(SUPPLIED PASSAGE Opens)

Back at our office, we sliced the Balamban Liempo portion/order in half and were again shocked to see how pink the meat was within. At 148F recorded internal temperature, frankly, it was almost certainly undercooked. The color wasn’t just slight pink, it was widespread pink. And had we purchased the other portion in the store, it would probably have been even more undercooked. I am still not discounting the use of nitrates such as saltpeter (this has never been confirmed) or other preservatives, but the color was, in our opinion, a serious concern. I’d hate to think that the problem was in the quality of the meat used.
What was also very noticeable from our cross-section slice was that this didn’t actually seem to even BE a piece of liempo. There were no trademark streaks of fat, clear layers like you see in all the other photos in this post and previous posts on liempo. It is possible this was just a meaty end-piece, but I was also wondering if it wasn’t a piece of pigue or other cut of pork instead. It had a nice layer of fat just below the skin, but as the photos indicate, the rest of the portion looks like solid meat. I know I said the first two portions of Balamban Liempo we tried were fatty, but I have to say, this portion falls at the complete opposite end of the scale, in that there wasn’t the traditional striations of belly fat at all.
The stuffing, the aromatic mix of chopped green onions, possibly lemongrass, garlic, salt, pepper and any other secret ingredients was clearly stuffed into a cavity in the pork. It was a somehwat of a “mush” and again did not strike me as being cooked through. Not sure if this piece of meat had been marinated for some time before grilling but it was reasonably juicy. I am also go out on a limb and say I thought that possibly ALL of the commercial liempos we purchased may have had MSG as part of their seasoning, but I cannot confirm that without lab testing. I personally do not like MSG in my meat, but others probably don’t mind this much at all.

(SUPPLIED PASSAGE Closes)
(ENTRIES SHOWN Opens)

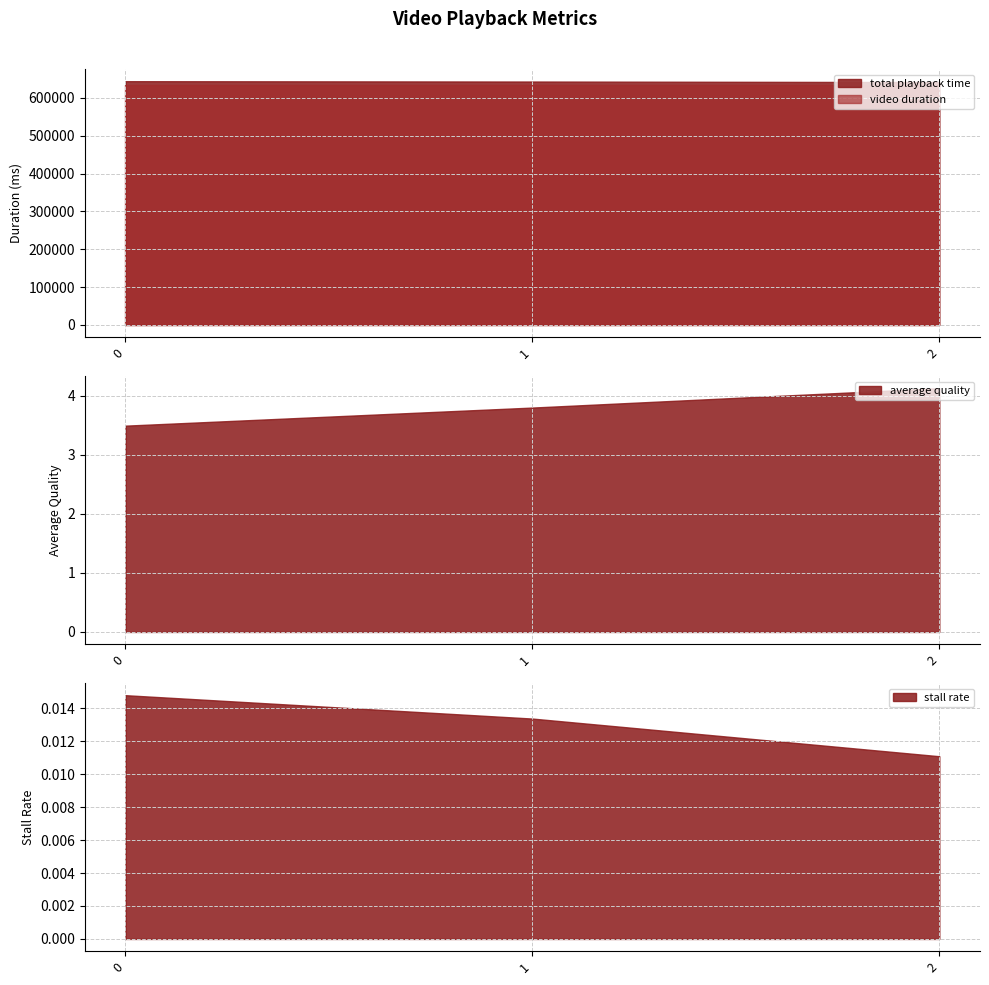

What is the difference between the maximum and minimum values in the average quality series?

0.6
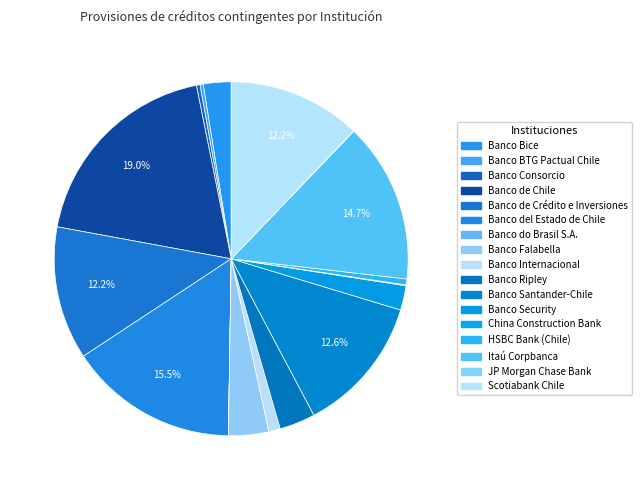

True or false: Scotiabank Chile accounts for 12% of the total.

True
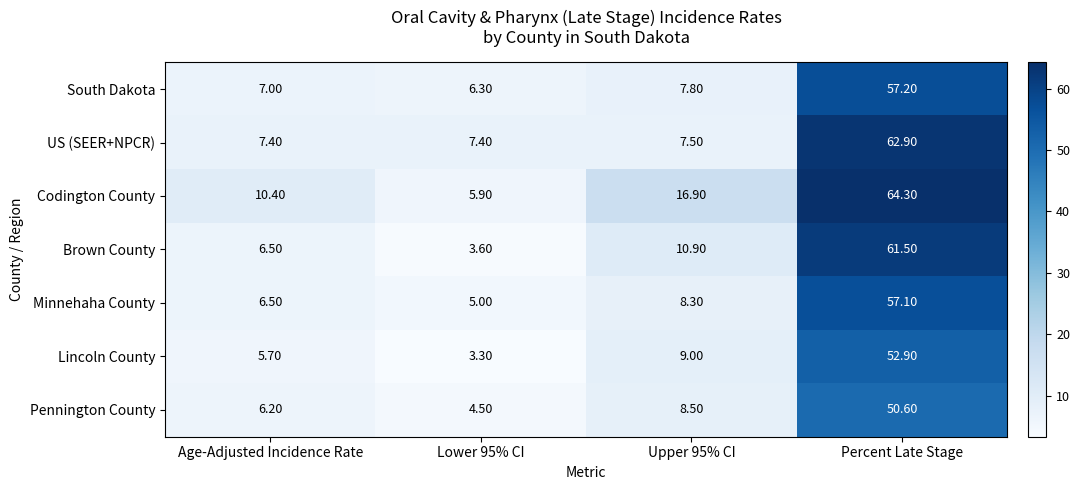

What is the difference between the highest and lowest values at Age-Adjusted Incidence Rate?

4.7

(ENTRIES SHOWN Closes)
(ENTRIES SHOWN Opens)

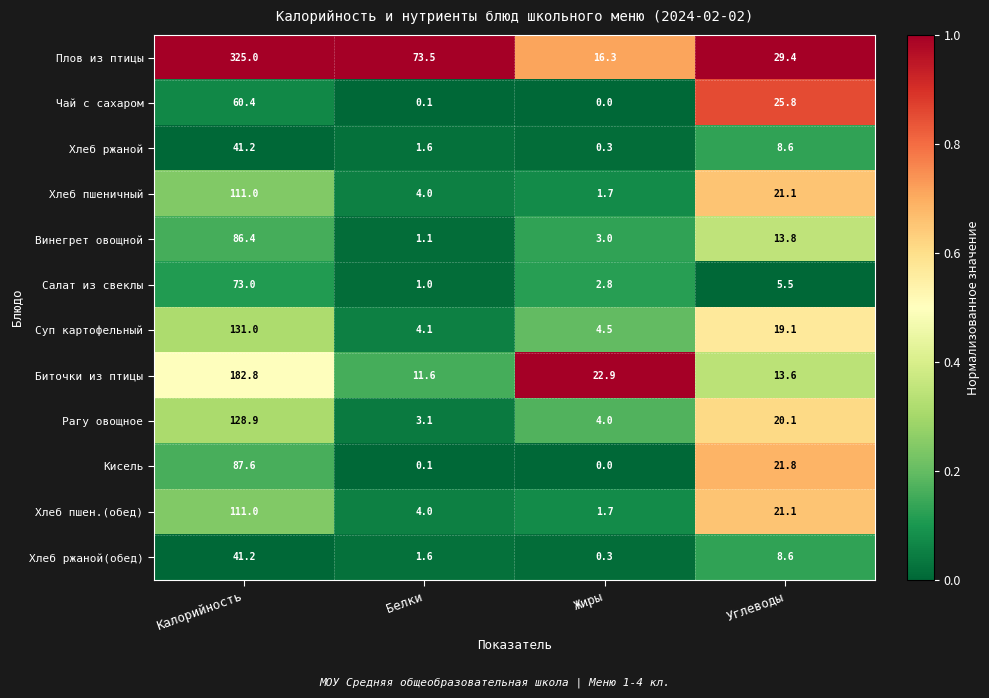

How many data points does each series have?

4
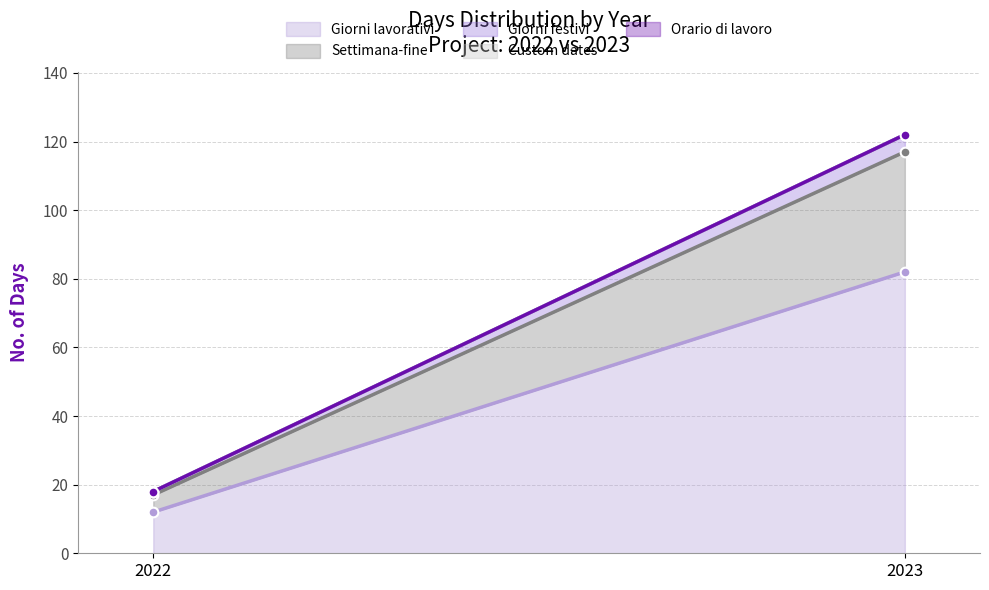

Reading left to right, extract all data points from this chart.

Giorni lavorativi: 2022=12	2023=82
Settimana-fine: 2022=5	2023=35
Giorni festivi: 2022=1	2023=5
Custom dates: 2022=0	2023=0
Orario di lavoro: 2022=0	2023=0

(ENTRIES SHOWN Closes)

_PROBLEM SET:_
A – According to the Balamban Liempo review, what internal temperature was recorded for the sliced portion?
B – Summarize the Balamban Liempo review in two sentences.
C – Carry on with the Balamban Liempo review from its final sentence.

_ANSWERS FOR EACH ITEM:_
A – 148F

B – When sliced, the Balamban Liempo portion was widely pink inside at a recorded 148F, which the writer considered almost certainly undercooked and a serious concern. The cut also lacked liempo's usual layers of belly fat, and its stuffing of green onions, garlic and other seasonings seemed mushy and not cooked through, though the meat was reasonably juicy.

C –
I zoomed into the previous photo above, to show you the detail of the meat just around the stuffing, as it is very pink and its texture is that of uncooked pork. I realize this could just again be a slip up, but three portions of undercooked pork are a bit disconcerting. Taste wise, I noted the same off flavor that I now think comes from the large amount of green onions that do remain only slightly cooked. And the combination of spices/marinade is not my favorite of all the commercial liempos we tried. I found it was not overly salty, nor bland, but I suspect one would HAVE to rely on the accompanying vinegar to complete this taste experience. For the sake of comparison, we tried all the liempos without the vinegar dips they came with, and again WITH the vinegar. The vinegar and chili tends to overpower most of the underlying flavor in the liempo, but it is a taste combination that almost everyone loves. But then that isn’t about the liempo, it shifts focus to the vinegar chili mixture. In this case, it was slightly opaque vinegar with whole siling labuyo.
“Balamban Liempo” Summary
Cost per portion: PHP175
Average Cooked Weight per portion (3 portions total): 424 grams
Effective Cost per kilo of liempo: PHP413 (boneless)
Internal Temperature 5 minutes after coming off the flames (1 portion tested only): 147-148F
Visible “Doneness”: Very pink, appeared undercooked.
Skin: Nice caramelized color, blistered and very crisp.
Other: Balamban-style, stuffed with chopped herbs in a single “pocket”, appeared to be marinated with herbs, with cooked herbs on the surface of the skin and meat.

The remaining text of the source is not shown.